Algérie : la CAN 2025 a laissé chez Ilan Kebbal une empreinte particulière, faite à la fois de fierté et de lucidité. Le milieu offensif du Paris FC, peu utilisé durant la compétition, a livré une analyse sans détour de son vécu sous le maillot national, assumant pleinement son rôle tout en affichant une ambition intacte. « Je serais menteur si je disais que je ne voulais pas jouer plus longtemps », a-t-il reconnu avec franchise, avant d’ajouter : « J’ai donné tout ce que j’avais durant les onze minutes que j’ai disputées sur l’ensemble de la compétition. Quand le sélectionneur aura besoin de moi, je serai toujours prêt et au rendez-vous. » Des propos qui traduisent une mentalité rare, faite d’acceptation et d’exigence personnelle, dans un contexte où la frustration peut parfois prendre le dessus.
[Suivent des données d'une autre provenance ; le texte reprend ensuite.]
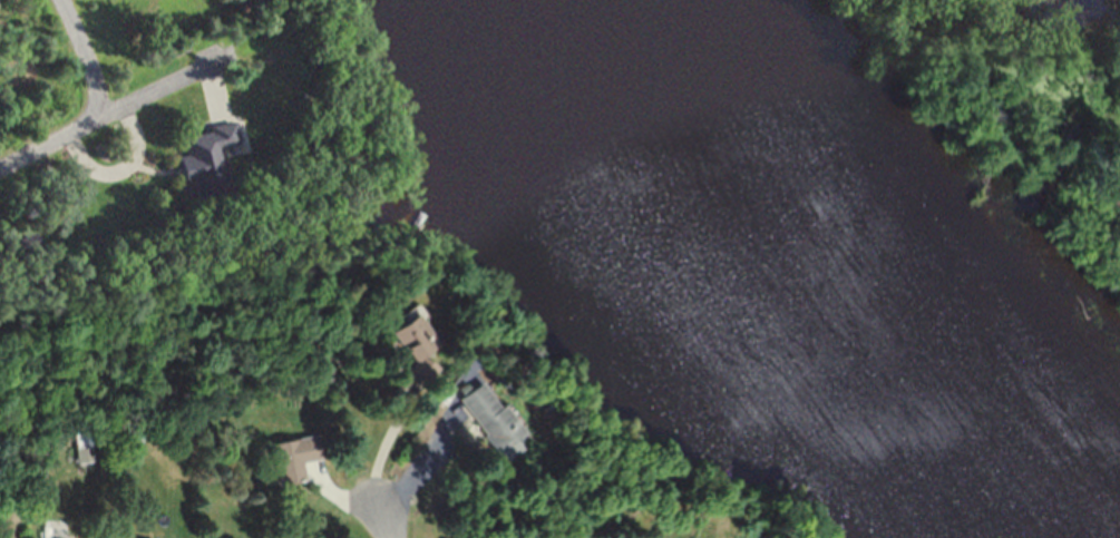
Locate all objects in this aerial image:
road: (86, 56)
road: (166, 80)
building: (200, 159)
river: (774, 277)
building: (403, 338)
building: (476, 415)
road: (380, 441)
building: (286, 460)
road: (385, 522)

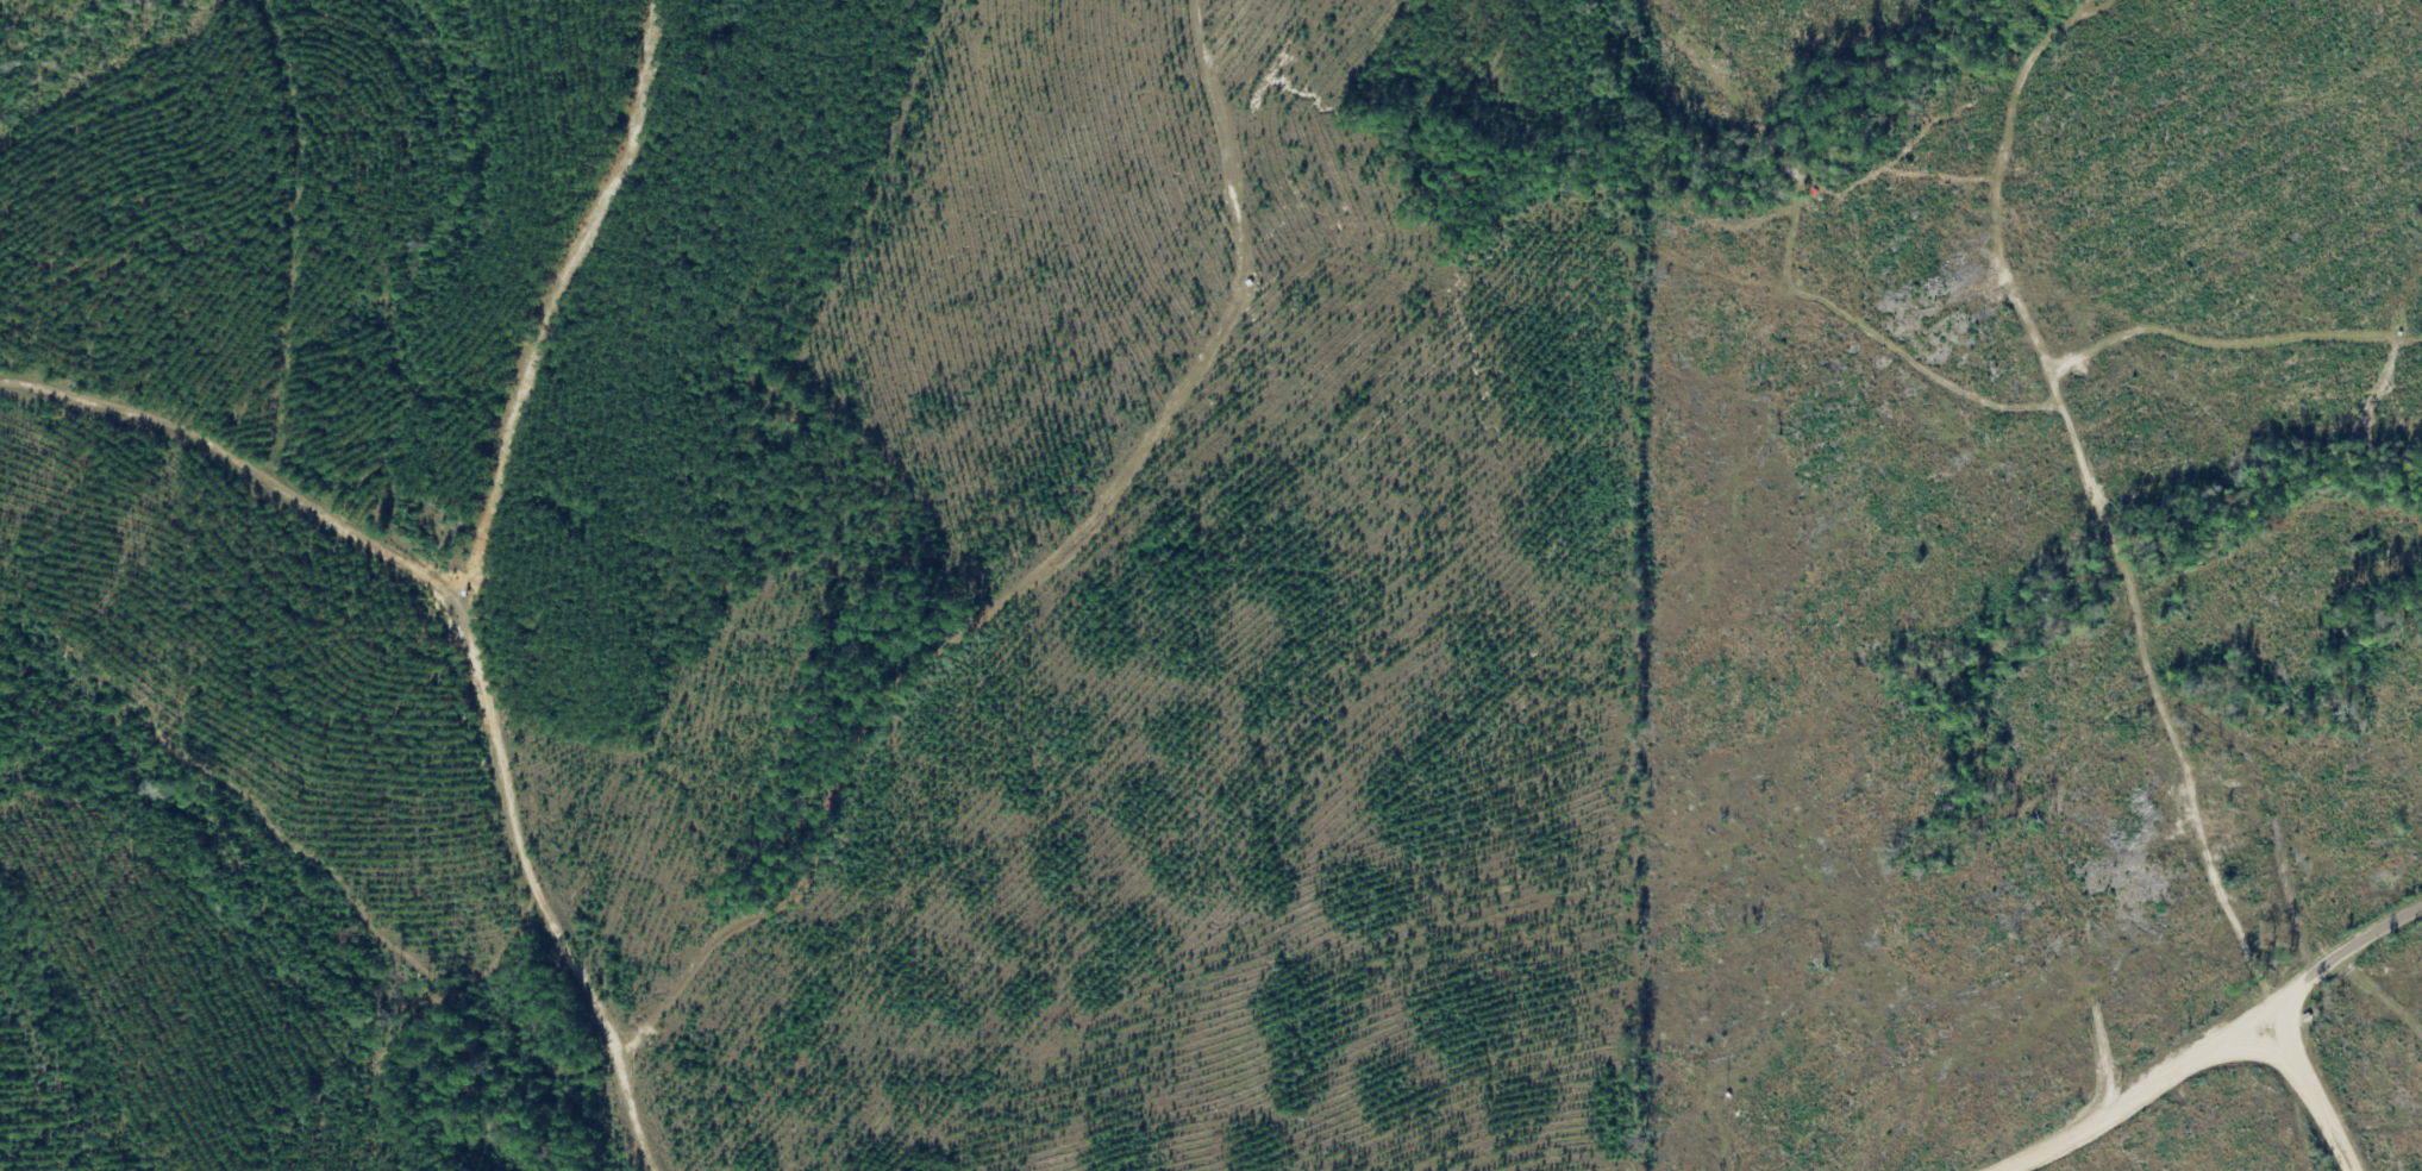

Au-delà de son cas individuel, le milieu de l’Algérie, Kebbal, a tenu à replacer l’analyse sur le plan collectif. L’élimination en quart de finale face au Nigeria n’a pas été esquivée. « Nous avons affronté une sélection nigériane qui était meilleure que nous », a-t-il admis, sans détour ni faux-semblant. Pour le joueur, cette défaite doit être comprise comme un enseignement plutôt que comme un échec définitif. « Cela a été une leçon importante avant la Coupe du monde de l’été prochain, pour laquelle nous devons commencer à nous préparer dès maintenant », a-t-il souligné. Dans ces mots, on perçoit une conscience claire du chemin restant à parcourir pour franchir un cap face aux grandes nations, mais aussi la volonté de transformer les limites constatées en leviers de progression. Loin du discours d’excuse, Kebbal s’inscrit dans une logique de responsabilité collective, où chaque revers nourrit la construction du groupe.
Malgré la sortie prématurée, le joueur du Paris FC retient surtout les aspects positifs de cette expérience africaine. « Mon aventure à la CAN a été exceptionnelle », a-t-il affirmé, insistant sur la qualité de l’organisation et l’atmosphère générale du tournoi. « Les stades étaient bons, et notre public a été présent en force », a-t-il rappelé, soulignant l’importance du soutien populaire dans le parcours des Verts. Il n’a pas manqué de rappeler non plus la portée symbolique de cette qualification en quart de finale, après deux éliminations consécutives dès la phase de groupes lors des éditions précédentes. « Nous avons réussi à atteindre les quarts après deux sorties de suite au premier tour », a-t-il conclu, comme pour marquer une rupture avec un passé récent douloureux. Pour Kebbal, cette CAN n’est donc pas une parenthèse, mais une étape fondatrice. Une expérience qui, même vécue par bribes sur le terrain, a renforcé son sentiment d’appartenance et son engagement envers une sélection algérienne encore en construction, mais résolument tournée vers des ambitions plus élevées.